* Entries provided:
+ + + +
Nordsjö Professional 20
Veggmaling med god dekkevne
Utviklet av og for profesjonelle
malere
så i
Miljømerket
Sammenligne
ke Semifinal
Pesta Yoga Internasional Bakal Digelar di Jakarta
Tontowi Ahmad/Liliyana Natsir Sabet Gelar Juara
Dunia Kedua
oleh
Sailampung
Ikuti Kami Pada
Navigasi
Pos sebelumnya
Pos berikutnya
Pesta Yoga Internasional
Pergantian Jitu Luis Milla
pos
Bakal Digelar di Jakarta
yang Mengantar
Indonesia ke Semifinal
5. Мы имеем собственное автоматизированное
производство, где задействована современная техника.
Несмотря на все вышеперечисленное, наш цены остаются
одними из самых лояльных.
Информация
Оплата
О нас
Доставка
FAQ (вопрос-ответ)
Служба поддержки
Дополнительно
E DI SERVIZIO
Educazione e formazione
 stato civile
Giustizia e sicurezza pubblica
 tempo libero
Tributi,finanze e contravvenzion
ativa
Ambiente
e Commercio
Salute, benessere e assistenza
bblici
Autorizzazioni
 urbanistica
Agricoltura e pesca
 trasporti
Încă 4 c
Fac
+ + + +
* Exercise prompt:
Copy every line of the entries above word for word, keeping each line break where it falls.

* Your solution:
Nordsjö Professional 20
Veggmaling med god dekkevne
Utviklet av og for profesjonelle
malere
så i
Miljømerket
Sammenligne
ke Semifinal
Pesta Yoga Internasional Bakal Digelar di Jakarta
Tontowi Ahmad/Liliyana Natsir Sabet Gelar Juara
Dunia Kedua
oleh
Sailampung
Ikuti Kami Pada
Navigasi
Pos sebelumnya
Pos berikutnya
Pesta Yoga Internasional
Pergantian Jitu Luis Milla
pos
Bakal Digelar di Jakarta
yang Mengantar
Indonesia ke Semifinal
5. Мы имеем собственное автоматизированное
производство, где задействована современная техника.
Несмотря на все вышеперечисленное, наш цены остаются
одними из самых лояльных.
Информация
Оплата
О нас
Доставка
FAQ (вопрос-ответ)
Служба поддержки
Дополнительно
E DI SERVIZIO
Educazione e formazione
 stato civile
Giustizia e sicurezza pubblica
 tempo libero
Tributi,finanze e contravvenzion
ativa
Ambiente
e Commercio
Salute, benessere e assistenza
bblici
Autorizzazioni
 urbanistica
Agricoltura e pesca
 trasporti
Încă 4 c
Fac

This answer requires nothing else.